**Required task 1**
Please copy the stretch of the backyard gardening passage from "We can learn" through "for the taking.".
**Required task 2**
In the backyard gardening passage, how much does the quoted article say a family growing a few vegetables could save each week?

**Source extract**
═══
We can learn a lot from those immigrants.

In the article it stated that "A family growing a few vegetables could save the equivalent of, in today's terms, $25 to $50 dollars a week. Over the course of a 25 year mortgage this works out to between $32,500 and $60 000." I believe that is true, and it's serious money. So how would you save that kind of cash by growing food in your backyard.  Well, first you have to know what you're doing, but it's not rocket science, it's something most people can do. It involves work, developing whatever land or space you have available, getting your hands dirty and being consistent. Sometimes you'll have good harvests, sometimes you won't but over the course of that 25 years, you'll get better, particularly when you know the wide variety of food you can produce and the kind of savings that are there for the taking.

There is more than one way to make money. One is to get a job, the other is to save what you've already earned and to keep that money in the bank. If you spend less on food, clothes, utilities etc., while remaining healthy, happy and nourished, you can use your saved money to help pay off your mortgage or to save for a house deposit. When you've paid off your mortgage, it will be your choice to work or to cut back on work and pursue other interests.
═══
Data items:
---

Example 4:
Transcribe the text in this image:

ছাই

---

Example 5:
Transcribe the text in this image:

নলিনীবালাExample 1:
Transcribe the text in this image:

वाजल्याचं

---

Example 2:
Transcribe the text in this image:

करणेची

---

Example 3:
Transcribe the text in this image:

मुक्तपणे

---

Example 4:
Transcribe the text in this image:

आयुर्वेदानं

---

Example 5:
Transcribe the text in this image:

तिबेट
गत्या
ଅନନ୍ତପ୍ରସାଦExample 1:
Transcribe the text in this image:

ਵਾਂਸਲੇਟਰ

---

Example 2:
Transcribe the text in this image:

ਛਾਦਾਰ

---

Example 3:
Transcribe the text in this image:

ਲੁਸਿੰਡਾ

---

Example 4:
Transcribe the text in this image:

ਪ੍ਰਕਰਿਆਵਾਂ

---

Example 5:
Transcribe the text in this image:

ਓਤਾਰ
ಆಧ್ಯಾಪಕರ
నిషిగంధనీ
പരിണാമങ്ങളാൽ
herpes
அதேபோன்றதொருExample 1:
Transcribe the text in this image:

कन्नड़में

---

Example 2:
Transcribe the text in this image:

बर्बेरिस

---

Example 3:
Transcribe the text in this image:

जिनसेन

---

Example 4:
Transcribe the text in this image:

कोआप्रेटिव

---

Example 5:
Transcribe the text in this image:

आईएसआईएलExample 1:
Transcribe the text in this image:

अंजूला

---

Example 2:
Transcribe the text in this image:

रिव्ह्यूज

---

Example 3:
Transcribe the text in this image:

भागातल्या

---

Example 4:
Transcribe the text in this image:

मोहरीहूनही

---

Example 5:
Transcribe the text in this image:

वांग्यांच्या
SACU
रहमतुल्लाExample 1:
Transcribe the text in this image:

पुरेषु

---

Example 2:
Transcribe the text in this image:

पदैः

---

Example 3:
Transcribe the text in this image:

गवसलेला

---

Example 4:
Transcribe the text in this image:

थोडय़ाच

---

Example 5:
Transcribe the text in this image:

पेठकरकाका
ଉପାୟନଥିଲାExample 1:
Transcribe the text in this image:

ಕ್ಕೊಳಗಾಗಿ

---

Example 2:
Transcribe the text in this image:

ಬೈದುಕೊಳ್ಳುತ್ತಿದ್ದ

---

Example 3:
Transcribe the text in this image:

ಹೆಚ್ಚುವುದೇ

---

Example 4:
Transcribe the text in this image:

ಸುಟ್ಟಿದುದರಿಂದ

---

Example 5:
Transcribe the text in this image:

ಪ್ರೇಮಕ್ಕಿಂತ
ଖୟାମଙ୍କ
═══
**Worked answer 1**
We can learn a lot from those immigrants.

In the article it stated that "A family growing a few vegetables could save the equivalent of, in today's terms, $25 to $50 dollars a week. Over the course of a 25 year mortgage this works out to between $32,500 and $60 000." I believe that is true, and it's serious money. So how would you save that kind of cash by growing food in your backyard.  Well, first you have to know what you're doing, but it's not rocket science, it's something most people can do. It involves work, developing whatever land or space you have available, getting your hands dirty and being consistent. Sometimes you'll have good harvests, sometimes you won't but over the course of that 25 years, you'll get better, particularly when you know the wide variety of food you can produce and the kind of savings that are there for the taking.

**Worked answer 2**
The equivalent of $25 to $50 a week in today's terms.